Farmstead, Rymes Place Farm
- WRENN ID
- tattered-span-wind
- Grade
- II
- Local Planning Authority
- Forest of Dean
- Country
- England
- Date first listed
- 18 October 1985
- Type
- Farmstead
- Source
- Historic England listing
Description
Farmstead: Dating to the third quarter of the 19th century, Rymes Place Farm is a red brick farmstead with variations on Flemish bond, yellow dressings to quoins and openings, tiled roofs, and a slated barn. The layout is L-shaped, comprising eleven bays on the right, two stories high, five bays to the left, single-story, and a further six bays at right angles including a barn end range. A right return facing the yard has stone steps with a simple iron handrail leading to a boarded granary door, a cat hole, and a cambered brick-on-end arch.
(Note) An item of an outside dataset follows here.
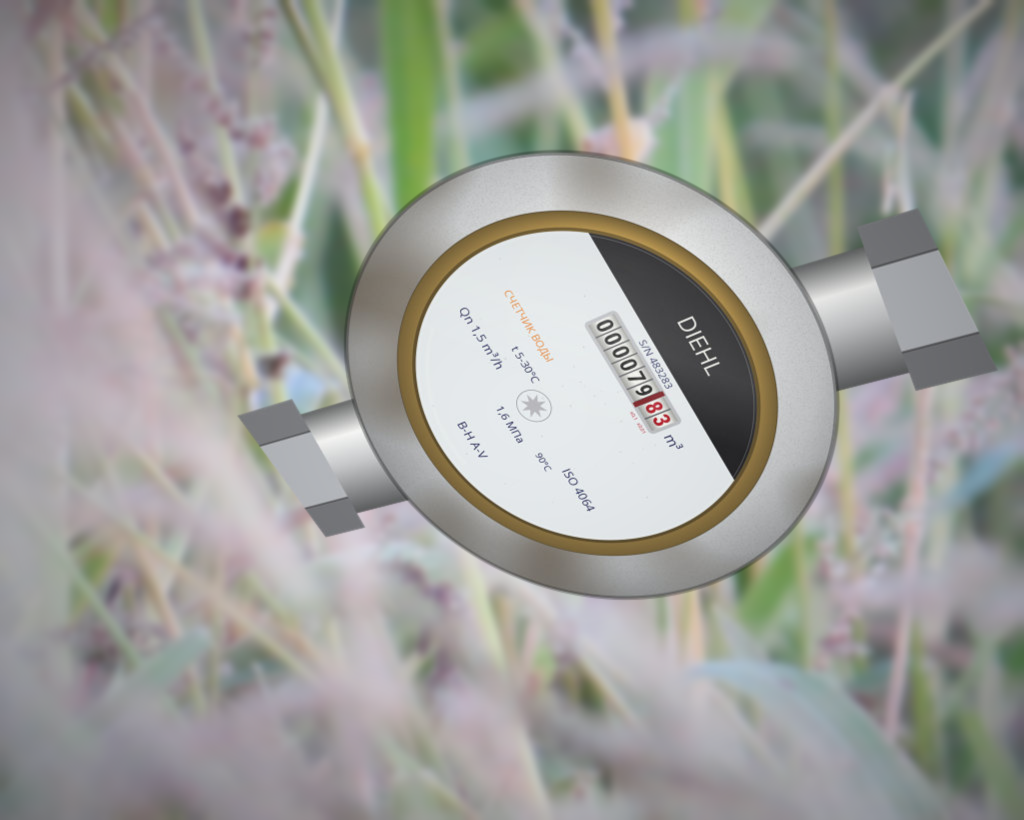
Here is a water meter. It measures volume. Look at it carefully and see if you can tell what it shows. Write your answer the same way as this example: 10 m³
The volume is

Plain bargeboards define the gable.
The yard facade features a four-bay cartshed with timber posts having shaped caps on stone bases, a flat timber lintel, and a decorated horseshoe motif. To the left of the cartshed is a two-bay stable with a boarded door and an elliptical brick-on-end arch, followed by a semi-circular headed window with a stone sill – all windows follow this pattern. Further along is a two-bay wide elliptical-headed opening without a door, then a three-bay stable with windows flanking a boarded door. A five-bay, single-story cowhouse has alternating windows and doors, continuing the arched style. The first floor has six bays of alternating blind and glazed windows, with a shuttered pitch-hole above the second stable door. The cowhouse roof is constructed with two rows of club tiles and open eaves.
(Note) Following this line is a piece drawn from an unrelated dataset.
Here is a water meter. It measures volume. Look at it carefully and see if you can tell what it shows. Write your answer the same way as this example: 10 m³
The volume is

Inside the cartshed, a trimming for a sack-hoist is visible. The granary has collar trusses with struts to the floor, iron ties to the wallplate, and two pairs of purlins. The cowhouse features king-post roof trusses, bolts to the tie beam, tapered principal rafters, and purlins similar to those in the granary. A feed preparation room is located in a corner. Adjacent to the cowhouse is a lower, narrower three-bay shed opening onto a rick yard with a rafter roof. The left return has a six-bay formerly open-fronted shed, now infilled with weatherboarding, with a corrugated aluminium roof. The barn at the left end is set back with lean-to extensions on either side of a central porch, double-boarded doors and a weatherboarded gable.
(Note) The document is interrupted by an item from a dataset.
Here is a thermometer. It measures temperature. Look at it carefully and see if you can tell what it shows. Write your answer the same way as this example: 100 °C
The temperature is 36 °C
A plain wall with buttresses to each bay division runs alongside the road, with a similar rear wall to what was formerly an open shed. The barn at the end projects forward; it includes slit air vents and a square, diamond-set owl hole in the gable. Inside the barn are five bays with internal buttresses and queen-post trusses with two pairs of purlins. The yard wall is largely intact. The barn was built first, with the rest of the farmstead constructed shortly afterward. This constitutes a very complete range of 19th-century farm buildings, carefully designed for architectural effect, demonstrating Group Value.